VTACC’s events are positive, fun and family-oriented, and include soap box derbies and parades. Occasionally the political signs appear, such as on the first day of the current international climate change conference. VTACC also organized leadership debates during the election. Their goal is to legislate serious carbon emission reductions to help stop climate change. “Climate change is not a political issue – it’s about creating the type of world we want to live in for the rest of our lives,” Kevin told me. “We’re not going to solve this unless we’re all working together.” VTACC forms alliances with other groups to accomplish goals related to climate change, as well as human rights and social justice. It’s an urgent time for action and although there are reasons to be worried, some things give Kevin great hope, including China and India announcing reduction targets, and the Canadian government’s shift in position. If groups are active now and then Copenhagen fails to reach an agreement, people will ask “why not?”.
VTACC is asking supporters to participate in a rotating fast during the Copenhagen talks – information is available on their Facebook page.
Janette McIntosh of KAIROS explained that her organization is multi-denominational and involved with climate change as well as social issues. Five years ago, Janette, a public health officer by trade, took on the issue of water abundance and went to churches to educate people. Soon after, other environmental activities related to resource extraction followed, especially in places where North American laws don’t apply. Three years ago, KAIROS decided to “focus on a longer-term, three-year climate change campaign, which gives us a chance, [as] volunteers, to become better educated and to become better advocates on the issues,” Janette explained. Being faith-based, KAIROS takes its message to congregations, and writes resources and policy documents based on Christian messages. Currently KAIROS is facing budget cuts from CIDA, which will negatively affect the international work they do.
Janette reports that some people who have witnessed old forms of environmental activism feel hesitant to get involved. Others are too busy, even lacking time to think or reflect. She approaches issues gently and takes time to build relationships and establish trust so people start to listen. In time, some join her group. She agrees that the role of stewardship is an important model. Feeling humble makes it much harder to approach our planet with an attitude of dominance. The bottom line is our relationship with ourselves, with other people, and with our planet.

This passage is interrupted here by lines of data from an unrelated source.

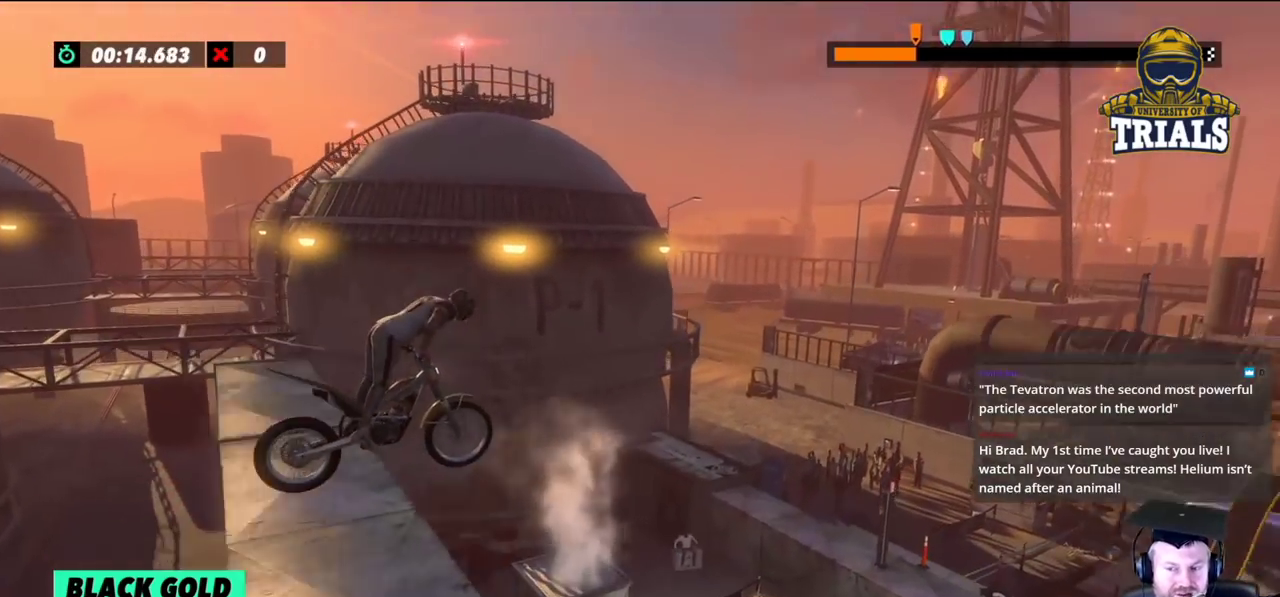
{"buttons": [], "left_stick": "center", "events": [[317, "left_stick", "left"], [433, "left_stick", "center"]]}
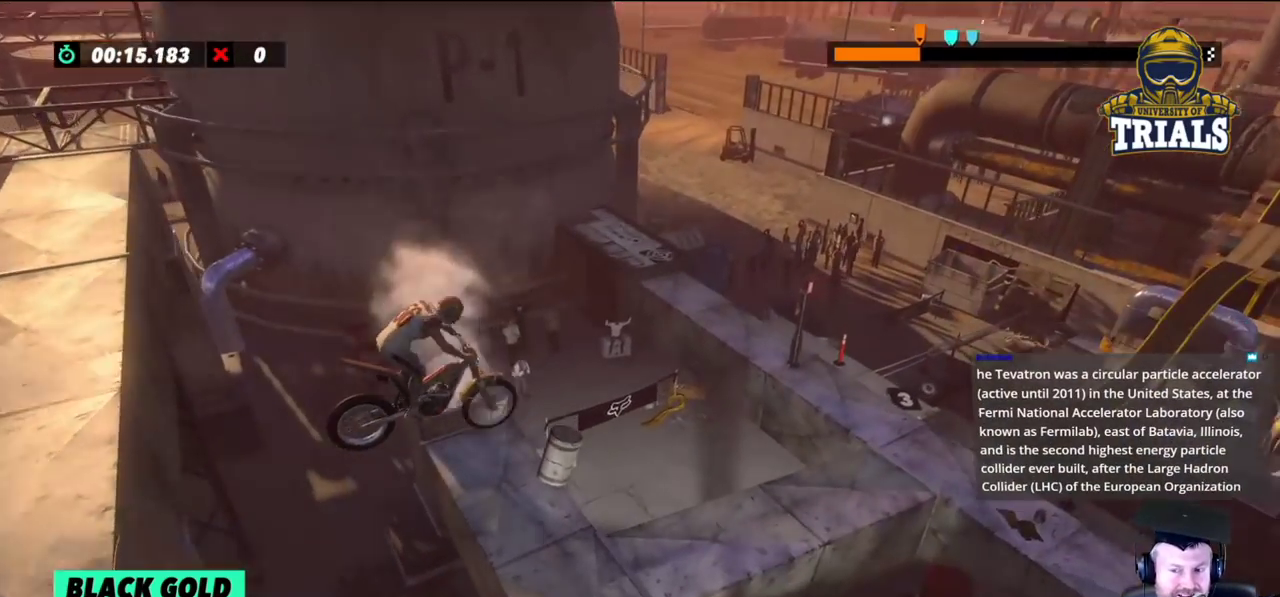
{"buttons": ["R2"], "left_stick": "center", "events": [[233, "left_stick", "left"], [317, "R2", "down"], [333, "left_stick", "center"]]}
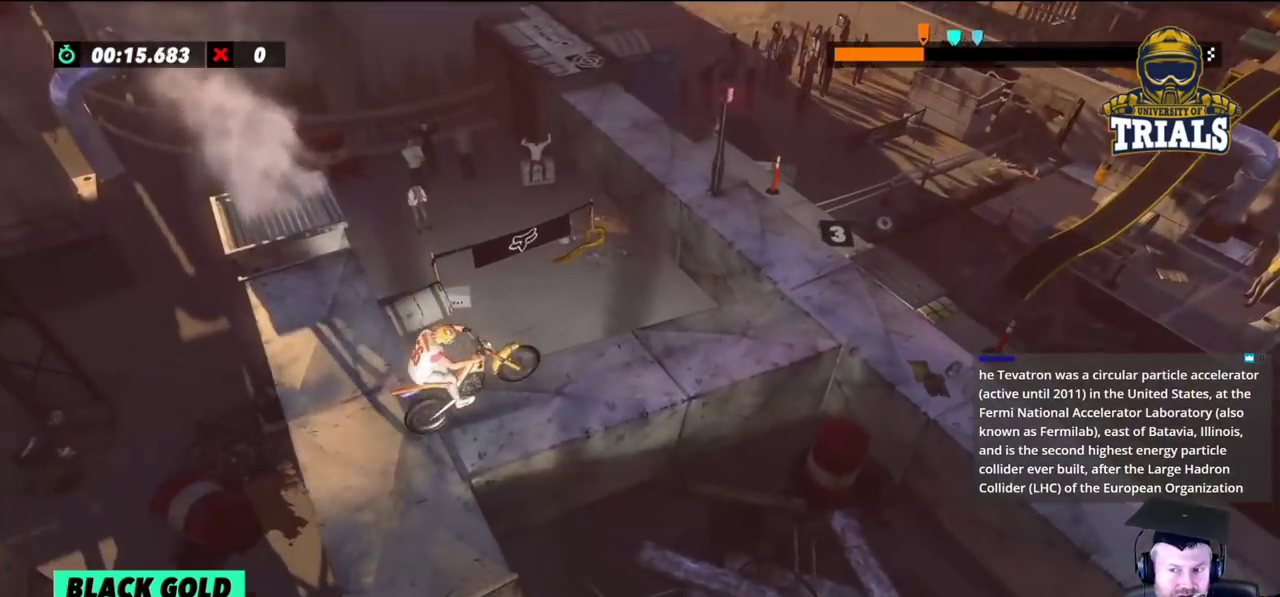
{"buttons": ["R2"], "left_stick": "center", "events": []}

We need to examine who we are in relation to our world, how we live, and that we’re not alone. “In the business of going from place A, to B to C, communication dwindles – you’re not able to have meaningful conversation on issues that matter. If you’re not having those conversations, then the depth that all of us long for is not being met,” Janette suggested. Many people are not aware of how fulfilling life can be when it is lived intentionally, or with purpose.
Sometimes an overdose of climate change information — as with some media outlets during the lead up to Copenhagen — can make people feel hopeless or even desensitized. Those who get scared can bury it, pretend a threat doesn’t exist, and carry on with business as usual. Other people become overwhelmed as they stretch their energy in too many helpful ways.
There are different ways to approach this, but Janette suggests — and I agree — that people with an awareness or who have time to think, have a responsibility to help. “There has to be political analysis and an ability to work with an alliance-building and a partnership approach,” Janette suggested. Many people are helping and their voices have the right to be heard. A number of churches now have environmental committees or stewardship groups. Seattle-based Earth Ministry, for example, has a lot of activity going on to reach everyone. And we need everybody – all hands on deck, please!
The 2009 United Nations Climate Change Conference in Copenhagen started today. May great wisdom guide the decision makers and may they work together to reach an agreement that supports our planet. We wish them well.